Les équipes agissent hors des cadres administratifs, souvent en relais d'agences internationales qui, faute de pouvoir déployer leurs équipes sur place, leur confient gestion des vivres et fournitures médicales.
"Ce sont des personnes et des organisations déterminées et courageuses qui connaissent le contexte, maîtrisent la langue et comprennent les besoins", souligne à l'AFP Denise Brown, la coordinatrice humanitaire de l'ONU pour le Soudan.
"Coeur battant"
"Depuis le premier jour de la guerre, les ERR et leurs volontaires infatigables ont été le coeur battant de la réponse humanitaire au Soudan", renchérit Shashwat Saraf, directeur du Conseil norvégien pour les réfugiés (NRC), qui travaille avec ce réseau citoyen.
Leur action répond aux urgences, de la gestion des hôpitaux à la réparation des réseaux d'eau et d'électricité, en passant par l'animation de cantines, le soin des blessés, le soutien aux victimes de violences sexuelles ou la reconstruction d'écoles.
"Quand la guerre a commencé, il y avait des cadavres dans les rues et une absence totale d'action", explique M. Malek.
Les volontaires ont été propulsés en première ligne pour suppléer des pouvoirs publics déliquescents quand, en avril 2023, le pays a sombré dans une guerre pour le pouvoir entre le chef de l'armée, Abdel Fattah al-Burhane, et le commandant des Forces de soutien rapide (FSR), Mohamed Hamdane Daglo.
Les cellules ERR sont les héritières des comités de résistance, nés lors des mobilisations de 2013 contre le pouvoir d'Omar el-Béchir. Ces réseaux citoyens ont joué un rôle central dans la révolution de 2018-2019, qui a précipité la chute du dictateur.
En 2020, la pandémie de Covid-19 ancre leur présence locale, entre campagnes de prévention et actions de vaccination.
"Avant de rejoindre la salle d'urgence, beaucoup d'entre nous travaillaient déjà dans des projets humanitaires", explique Al Sadiq Issa, volontaire ERR depuis mai 2024 à Dilling, une ville assiégée du Kordofan-Sud.
Il s'occupe de la documentation et du suivi des activités, et travaille avec 36 bénévoles répartis en bureaux spécialisés: logistique, relations externes, formation, protection des femmes, sécurité.

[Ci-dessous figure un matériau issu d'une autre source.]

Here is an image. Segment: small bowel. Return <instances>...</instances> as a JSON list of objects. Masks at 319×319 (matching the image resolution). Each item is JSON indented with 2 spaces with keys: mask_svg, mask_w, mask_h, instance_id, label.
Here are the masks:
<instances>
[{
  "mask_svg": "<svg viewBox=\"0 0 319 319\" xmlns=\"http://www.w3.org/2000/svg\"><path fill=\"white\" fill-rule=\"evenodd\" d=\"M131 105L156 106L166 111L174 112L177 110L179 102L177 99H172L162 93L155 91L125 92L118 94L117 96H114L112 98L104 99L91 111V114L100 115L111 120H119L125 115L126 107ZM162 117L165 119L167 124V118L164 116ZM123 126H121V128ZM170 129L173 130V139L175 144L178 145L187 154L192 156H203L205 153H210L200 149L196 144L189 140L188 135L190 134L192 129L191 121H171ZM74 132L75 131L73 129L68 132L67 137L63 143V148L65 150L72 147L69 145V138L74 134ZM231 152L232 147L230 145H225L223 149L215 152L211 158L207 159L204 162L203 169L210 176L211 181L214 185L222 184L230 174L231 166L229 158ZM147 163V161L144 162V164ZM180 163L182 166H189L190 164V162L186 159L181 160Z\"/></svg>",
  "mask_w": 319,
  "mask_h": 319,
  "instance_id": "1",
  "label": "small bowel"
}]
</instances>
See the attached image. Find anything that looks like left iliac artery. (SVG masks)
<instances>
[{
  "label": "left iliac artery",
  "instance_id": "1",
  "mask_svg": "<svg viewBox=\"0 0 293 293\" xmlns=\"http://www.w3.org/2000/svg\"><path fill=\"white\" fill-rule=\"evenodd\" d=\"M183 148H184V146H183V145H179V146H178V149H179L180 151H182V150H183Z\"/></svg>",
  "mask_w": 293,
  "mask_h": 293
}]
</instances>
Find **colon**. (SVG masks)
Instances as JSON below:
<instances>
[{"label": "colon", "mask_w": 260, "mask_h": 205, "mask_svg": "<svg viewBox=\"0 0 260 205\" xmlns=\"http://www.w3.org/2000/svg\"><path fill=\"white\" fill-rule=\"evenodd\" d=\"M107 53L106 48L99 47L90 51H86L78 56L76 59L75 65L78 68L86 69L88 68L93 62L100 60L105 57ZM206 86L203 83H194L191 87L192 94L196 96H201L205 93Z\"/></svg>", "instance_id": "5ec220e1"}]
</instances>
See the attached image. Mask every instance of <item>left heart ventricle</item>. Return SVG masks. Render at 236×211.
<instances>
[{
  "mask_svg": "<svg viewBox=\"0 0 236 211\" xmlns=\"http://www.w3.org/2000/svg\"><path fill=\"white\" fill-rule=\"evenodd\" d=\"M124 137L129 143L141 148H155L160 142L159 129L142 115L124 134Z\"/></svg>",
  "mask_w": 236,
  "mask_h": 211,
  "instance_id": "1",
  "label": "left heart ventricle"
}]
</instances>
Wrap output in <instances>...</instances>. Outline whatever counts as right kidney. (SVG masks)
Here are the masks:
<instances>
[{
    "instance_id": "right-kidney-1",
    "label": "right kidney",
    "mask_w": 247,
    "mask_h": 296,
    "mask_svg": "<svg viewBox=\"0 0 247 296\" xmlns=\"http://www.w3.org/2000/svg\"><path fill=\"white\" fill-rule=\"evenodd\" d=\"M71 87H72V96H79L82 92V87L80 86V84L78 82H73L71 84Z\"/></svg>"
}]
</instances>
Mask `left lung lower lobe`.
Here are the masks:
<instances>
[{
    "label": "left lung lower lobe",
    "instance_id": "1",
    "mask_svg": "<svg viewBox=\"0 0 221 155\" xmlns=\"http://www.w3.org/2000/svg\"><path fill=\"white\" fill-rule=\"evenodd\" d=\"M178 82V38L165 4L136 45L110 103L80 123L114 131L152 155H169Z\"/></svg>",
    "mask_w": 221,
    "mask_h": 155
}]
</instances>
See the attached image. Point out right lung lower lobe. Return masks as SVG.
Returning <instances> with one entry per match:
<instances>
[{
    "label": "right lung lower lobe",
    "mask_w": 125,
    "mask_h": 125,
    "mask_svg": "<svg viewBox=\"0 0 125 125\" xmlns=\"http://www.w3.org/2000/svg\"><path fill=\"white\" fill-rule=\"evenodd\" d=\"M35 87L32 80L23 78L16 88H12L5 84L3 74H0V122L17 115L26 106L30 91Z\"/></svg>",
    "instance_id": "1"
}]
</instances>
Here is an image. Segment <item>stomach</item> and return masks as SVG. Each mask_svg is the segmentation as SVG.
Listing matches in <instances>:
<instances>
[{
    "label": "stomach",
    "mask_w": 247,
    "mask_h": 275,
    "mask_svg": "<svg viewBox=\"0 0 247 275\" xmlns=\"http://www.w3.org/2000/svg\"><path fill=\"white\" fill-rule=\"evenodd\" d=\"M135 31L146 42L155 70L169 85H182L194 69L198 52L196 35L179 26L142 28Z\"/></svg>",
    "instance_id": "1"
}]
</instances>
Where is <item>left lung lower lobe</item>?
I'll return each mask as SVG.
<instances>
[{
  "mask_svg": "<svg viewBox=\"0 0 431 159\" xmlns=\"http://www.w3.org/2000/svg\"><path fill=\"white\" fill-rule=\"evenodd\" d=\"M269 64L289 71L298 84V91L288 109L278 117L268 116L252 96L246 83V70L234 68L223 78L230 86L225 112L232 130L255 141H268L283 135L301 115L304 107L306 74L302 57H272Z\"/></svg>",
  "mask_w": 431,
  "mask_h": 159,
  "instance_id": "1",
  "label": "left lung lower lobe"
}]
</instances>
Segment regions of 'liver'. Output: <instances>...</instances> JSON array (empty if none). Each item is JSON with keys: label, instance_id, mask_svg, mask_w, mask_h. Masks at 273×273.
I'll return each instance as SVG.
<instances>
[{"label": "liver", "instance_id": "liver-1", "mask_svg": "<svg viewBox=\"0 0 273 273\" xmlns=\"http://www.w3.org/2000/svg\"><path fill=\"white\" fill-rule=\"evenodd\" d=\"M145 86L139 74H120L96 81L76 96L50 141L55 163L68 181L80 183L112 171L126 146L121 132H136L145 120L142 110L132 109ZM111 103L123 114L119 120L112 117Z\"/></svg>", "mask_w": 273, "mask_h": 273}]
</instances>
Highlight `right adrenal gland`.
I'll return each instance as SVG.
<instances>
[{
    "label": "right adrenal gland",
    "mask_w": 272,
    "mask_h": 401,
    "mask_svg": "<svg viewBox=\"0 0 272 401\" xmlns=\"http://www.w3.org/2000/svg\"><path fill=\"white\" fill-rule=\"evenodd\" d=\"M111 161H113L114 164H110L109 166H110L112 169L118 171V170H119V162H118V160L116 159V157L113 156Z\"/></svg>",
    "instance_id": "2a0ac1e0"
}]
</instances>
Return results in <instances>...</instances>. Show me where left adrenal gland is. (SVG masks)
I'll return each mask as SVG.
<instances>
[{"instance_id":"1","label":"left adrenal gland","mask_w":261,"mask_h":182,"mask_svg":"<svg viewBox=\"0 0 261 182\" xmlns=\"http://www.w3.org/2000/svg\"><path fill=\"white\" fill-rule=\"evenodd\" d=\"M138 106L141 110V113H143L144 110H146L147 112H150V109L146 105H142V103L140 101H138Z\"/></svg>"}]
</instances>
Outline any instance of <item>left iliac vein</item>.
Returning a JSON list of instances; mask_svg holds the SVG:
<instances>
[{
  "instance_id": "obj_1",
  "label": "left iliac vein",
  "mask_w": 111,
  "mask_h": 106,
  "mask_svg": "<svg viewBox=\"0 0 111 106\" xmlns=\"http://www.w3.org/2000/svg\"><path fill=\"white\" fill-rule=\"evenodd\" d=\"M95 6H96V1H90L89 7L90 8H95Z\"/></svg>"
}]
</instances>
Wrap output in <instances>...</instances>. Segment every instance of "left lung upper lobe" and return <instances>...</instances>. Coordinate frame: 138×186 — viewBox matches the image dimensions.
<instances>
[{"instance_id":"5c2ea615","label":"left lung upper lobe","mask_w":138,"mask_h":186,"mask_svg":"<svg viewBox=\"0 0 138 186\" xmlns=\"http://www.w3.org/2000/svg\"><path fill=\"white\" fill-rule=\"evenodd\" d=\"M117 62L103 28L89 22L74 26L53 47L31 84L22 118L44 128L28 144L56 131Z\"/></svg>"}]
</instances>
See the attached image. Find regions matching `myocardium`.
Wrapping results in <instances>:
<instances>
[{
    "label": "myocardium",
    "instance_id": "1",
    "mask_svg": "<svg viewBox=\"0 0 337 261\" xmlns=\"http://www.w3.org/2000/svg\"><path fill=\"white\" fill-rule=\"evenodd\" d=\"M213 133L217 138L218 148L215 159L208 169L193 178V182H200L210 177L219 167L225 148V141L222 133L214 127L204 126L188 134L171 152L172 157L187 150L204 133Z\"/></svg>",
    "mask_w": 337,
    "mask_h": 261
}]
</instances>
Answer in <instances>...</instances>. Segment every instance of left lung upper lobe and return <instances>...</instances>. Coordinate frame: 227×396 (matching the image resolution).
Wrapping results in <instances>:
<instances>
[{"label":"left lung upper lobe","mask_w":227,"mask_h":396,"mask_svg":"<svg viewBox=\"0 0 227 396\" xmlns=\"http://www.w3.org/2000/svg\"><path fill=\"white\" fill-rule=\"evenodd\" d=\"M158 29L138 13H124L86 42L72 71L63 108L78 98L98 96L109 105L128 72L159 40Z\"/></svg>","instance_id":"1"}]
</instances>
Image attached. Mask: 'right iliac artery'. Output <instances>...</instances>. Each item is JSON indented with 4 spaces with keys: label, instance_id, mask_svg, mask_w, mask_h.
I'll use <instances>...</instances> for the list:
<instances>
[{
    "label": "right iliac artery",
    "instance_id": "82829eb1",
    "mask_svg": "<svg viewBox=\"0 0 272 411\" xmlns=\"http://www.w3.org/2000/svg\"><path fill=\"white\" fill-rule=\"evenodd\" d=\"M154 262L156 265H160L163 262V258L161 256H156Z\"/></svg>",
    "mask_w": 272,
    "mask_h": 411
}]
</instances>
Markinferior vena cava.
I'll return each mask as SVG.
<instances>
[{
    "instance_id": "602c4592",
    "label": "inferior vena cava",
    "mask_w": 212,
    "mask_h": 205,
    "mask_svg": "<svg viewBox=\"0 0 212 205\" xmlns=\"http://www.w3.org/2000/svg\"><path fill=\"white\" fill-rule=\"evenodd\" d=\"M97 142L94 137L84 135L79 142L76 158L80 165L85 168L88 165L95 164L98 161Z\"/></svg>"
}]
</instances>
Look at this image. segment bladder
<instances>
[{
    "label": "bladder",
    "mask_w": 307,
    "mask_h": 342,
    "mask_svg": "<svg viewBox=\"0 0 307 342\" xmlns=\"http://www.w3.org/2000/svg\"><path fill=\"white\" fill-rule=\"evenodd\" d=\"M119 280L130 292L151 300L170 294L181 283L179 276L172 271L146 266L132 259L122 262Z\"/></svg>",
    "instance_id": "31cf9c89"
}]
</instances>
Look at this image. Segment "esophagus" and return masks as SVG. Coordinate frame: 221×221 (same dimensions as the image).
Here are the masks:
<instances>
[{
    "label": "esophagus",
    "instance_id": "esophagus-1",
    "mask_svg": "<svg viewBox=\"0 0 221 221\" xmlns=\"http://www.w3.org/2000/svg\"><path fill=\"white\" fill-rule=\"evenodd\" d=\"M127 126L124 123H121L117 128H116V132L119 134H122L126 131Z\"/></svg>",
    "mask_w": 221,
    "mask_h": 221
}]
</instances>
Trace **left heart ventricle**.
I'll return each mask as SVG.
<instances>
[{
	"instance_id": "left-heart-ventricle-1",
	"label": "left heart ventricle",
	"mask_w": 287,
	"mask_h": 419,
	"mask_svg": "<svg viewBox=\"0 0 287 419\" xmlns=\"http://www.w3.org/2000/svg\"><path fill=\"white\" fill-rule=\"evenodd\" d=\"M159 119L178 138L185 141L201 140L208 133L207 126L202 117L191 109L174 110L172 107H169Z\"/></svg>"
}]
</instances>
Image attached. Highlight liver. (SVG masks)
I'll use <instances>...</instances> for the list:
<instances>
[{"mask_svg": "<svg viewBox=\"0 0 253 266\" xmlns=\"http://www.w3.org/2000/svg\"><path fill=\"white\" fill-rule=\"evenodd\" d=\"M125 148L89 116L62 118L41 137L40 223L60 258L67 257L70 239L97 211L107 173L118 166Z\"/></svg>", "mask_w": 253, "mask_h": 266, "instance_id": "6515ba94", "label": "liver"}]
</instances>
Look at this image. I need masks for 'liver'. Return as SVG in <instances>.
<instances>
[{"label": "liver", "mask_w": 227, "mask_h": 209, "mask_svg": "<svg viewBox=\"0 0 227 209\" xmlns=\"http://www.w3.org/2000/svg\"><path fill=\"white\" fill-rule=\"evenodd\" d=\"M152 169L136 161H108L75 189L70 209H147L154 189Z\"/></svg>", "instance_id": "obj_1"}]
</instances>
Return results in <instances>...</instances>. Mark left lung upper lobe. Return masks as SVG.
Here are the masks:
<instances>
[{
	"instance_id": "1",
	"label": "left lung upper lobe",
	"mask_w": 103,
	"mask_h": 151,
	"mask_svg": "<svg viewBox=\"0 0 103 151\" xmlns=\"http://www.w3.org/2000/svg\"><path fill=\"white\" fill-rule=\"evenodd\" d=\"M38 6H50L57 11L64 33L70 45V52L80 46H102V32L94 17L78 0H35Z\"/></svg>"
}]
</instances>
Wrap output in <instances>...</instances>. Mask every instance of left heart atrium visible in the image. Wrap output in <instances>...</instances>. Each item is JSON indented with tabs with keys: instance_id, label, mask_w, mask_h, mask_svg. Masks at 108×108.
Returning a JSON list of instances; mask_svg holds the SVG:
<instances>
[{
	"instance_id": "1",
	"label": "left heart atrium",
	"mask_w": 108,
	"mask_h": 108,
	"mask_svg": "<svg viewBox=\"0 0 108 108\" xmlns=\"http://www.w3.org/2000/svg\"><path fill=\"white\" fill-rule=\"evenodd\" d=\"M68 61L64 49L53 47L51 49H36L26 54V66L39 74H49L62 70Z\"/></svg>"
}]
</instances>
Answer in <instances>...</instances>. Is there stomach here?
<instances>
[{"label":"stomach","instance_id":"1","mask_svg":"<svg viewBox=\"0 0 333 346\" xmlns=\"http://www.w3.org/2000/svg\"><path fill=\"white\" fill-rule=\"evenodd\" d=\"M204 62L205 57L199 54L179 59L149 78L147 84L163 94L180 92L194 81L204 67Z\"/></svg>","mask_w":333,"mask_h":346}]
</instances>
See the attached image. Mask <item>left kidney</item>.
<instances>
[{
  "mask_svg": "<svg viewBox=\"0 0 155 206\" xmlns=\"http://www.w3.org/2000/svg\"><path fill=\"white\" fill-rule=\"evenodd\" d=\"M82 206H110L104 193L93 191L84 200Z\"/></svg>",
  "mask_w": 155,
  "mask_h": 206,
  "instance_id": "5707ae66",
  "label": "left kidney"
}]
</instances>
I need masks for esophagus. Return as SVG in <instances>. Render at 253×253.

"Ce sont les seuls capables de nous aider", déclare à l'AFP Emgahed Moussa, une habitante de Dilling âgée de 22 ans. "C'est grâce à eux que nous mangeons. Ils nous apportent de la farine, des comprimés, parfois juste un mot gentil".
Selon l'ONU, plus de quatre millions de personnes ont bénéficié des actions des ERR pendant les dix premiers mois du conflit.
Dans l'Etat agricole d'al-Jazirah, au sud-est de Khartoum, où sont retournés plus d'un million de déplacés depuis que l'armée en a repris le contrôle, les ERR ont mis en place des espaces sûrs pour femmes et enfants. Là aussi, ils fournissent "des médicaments essentiels, les premiers soins, ainsi qu'un soutien psychologique et social aux victimes de violences", raconte Wafa Hassan, la porte-parole de la cellule d'urgence régionale.
Risques
Présents dans les zones les plus inaccessibles, les volontaires documentent aussi les exactions de l'armée et des paramilitaires. Leurs communiqués sont considérés comme des sources précieuses dans un pays gangrené par la propagande et la désinformation.
Dans un climat général de peur et de violences régulièrement dénoncées par l'ONU, les volontaires, que les deux camps traitent avec suspicion, ont connu la mort, les viols, les agressions et les arrestations.
"Le plus grand risque dans notre travail est de se faire arrêter, car les salles d'urgence sont perçues comme une extension de la révolution", confie M.Malek.
Nader Mahmoud, 25 ans, volontaire de l'Etat du Nil Bleu, dans le sud-est du Soudan, a ainsi été arrêté début octobre, selon ses collègues qui sont sans nouvelles depuis.
Le frère d'Emgahed Moussa, volontaire à Dilling, a lui "été arrêté en transportant des couches". "A son retour, il a quand même continué", souligne la jeune femme.
En septembre, le travail des ERR et leurs "initiatives innovantes d'entraide en termes de participation citoyenne" ont été salués par le prix Rafto des droits humains. Le réseau figurait aussi parmi les 338 candidats proposés pour le prix Nobel de la paix 2025, attribué à l'opposante vénézuélienne María Corina Machado.